### Supplied text

John:                Very nice.  It looks like it actually integrates to Mail Chimp.  So I’ve got one question and I don’t know if you tested it.  Does it —

Marcus:           I did.

John:                — does it want someone to subscribe to the email list, or does it just let them through from that point forward if you have additional items?

Marcus:           Hmm…I didn’t try a second one yet.

John:                Okay, that was my question —

Marcus:           I will do that.

John:                — because if they’ve already subscribed and they have to subscribe again, it could be irritating if they’re trying to get other content, or they want to reread that content again.

Marcus:           That’s true.  Maybe it pops a cookie?  I don’t know.

John:                Okay, well that was just the first question that comes to my mind with things like that is how do you keep from annoying people?

Marcus:           I could’ve used that lesson a long time ago.

######

Tasks for this exercise:
a) Shorten John's remark in the transcript that begins "because if they’ve already subscribed" into one brief sentence that keeps its main point.
b) Quote the transcript word for word from "John:                Okay, well" to "long time ago.".
You won't need the saved data entries for this work.

### Dataset extract

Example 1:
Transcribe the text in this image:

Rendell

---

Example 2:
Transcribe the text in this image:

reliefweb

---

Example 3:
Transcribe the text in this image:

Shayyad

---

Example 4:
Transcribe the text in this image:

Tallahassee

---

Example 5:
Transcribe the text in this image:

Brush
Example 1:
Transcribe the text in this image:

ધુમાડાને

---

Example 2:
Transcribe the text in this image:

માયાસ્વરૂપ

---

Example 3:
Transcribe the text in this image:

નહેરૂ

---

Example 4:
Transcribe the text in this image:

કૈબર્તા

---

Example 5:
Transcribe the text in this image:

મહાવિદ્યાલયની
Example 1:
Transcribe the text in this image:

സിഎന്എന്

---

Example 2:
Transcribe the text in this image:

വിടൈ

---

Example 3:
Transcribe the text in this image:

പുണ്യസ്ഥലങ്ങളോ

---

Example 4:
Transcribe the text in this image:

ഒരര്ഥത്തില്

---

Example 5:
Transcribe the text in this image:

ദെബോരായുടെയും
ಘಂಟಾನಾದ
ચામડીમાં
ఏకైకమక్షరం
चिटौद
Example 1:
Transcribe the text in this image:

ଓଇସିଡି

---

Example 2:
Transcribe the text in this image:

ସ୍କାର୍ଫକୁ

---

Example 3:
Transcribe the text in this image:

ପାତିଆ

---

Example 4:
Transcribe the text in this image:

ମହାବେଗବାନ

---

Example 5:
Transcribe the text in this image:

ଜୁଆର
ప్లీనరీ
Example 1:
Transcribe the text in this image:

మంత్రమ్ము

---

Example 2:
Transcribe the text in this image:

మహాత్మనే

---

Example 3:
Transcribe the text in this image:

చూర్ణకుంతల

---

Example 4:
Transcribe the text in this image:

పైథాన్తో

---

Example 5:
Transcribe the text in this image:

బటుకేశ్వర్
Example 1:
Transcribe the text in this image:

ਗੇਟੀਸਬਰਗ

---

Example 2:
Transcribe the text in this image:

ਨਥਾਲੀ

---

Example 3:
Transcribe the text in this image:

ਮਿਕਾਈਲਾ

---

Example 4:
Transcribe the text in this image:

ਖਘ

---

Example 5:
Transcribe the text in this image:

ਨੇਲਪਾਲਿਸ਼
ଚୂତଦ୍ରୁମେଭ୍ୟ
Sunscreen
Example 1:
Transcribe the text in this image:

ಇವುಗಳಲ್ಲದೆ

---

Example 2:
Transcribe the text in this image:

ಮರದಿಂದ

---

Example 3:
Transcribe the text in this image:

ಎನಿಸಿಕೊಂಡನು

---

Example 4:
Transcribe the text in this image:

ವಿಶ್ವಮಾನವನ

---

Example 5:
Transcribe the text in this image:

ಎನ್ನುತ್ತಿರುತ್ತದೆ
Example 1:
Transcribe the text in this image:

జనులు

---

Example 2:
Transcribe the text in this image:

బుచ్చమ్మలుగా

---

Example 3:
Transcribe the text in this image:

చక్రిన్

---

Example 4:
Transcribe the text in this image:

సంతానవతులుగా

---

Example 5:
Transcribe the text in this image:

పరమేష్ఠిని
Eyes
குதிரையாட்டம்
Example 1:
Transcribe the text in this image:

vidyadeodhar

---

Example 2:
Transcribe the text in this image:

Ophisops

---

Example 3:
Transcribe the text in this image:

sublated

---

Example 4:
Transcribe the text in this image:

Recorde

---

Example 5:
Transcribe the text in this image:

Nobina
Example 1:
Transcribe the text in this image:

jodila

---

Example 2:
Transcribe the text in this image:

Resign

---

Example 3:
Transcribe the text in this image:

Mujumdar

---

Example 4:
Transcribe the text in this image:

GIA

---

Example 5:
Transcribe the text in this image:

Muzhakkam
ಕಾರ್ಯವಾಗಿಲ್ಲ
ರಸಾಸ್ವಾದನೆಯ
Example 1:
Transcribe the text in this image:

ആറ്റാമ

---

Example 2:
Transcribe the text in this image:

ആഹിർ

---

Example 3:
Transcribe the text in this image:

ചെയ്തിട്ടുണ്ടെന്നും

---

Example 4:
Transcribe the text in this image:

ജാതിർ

######

Expected results:
a) Making people who already subscribed do it again could irritate them if they want other content or want to reread the same content.

b)
John:                Okay, well that was just the first question that comes to my mind with things like that is how do you keep from annoying people?

Marcus:           I could’ve used that lesson a long time ago.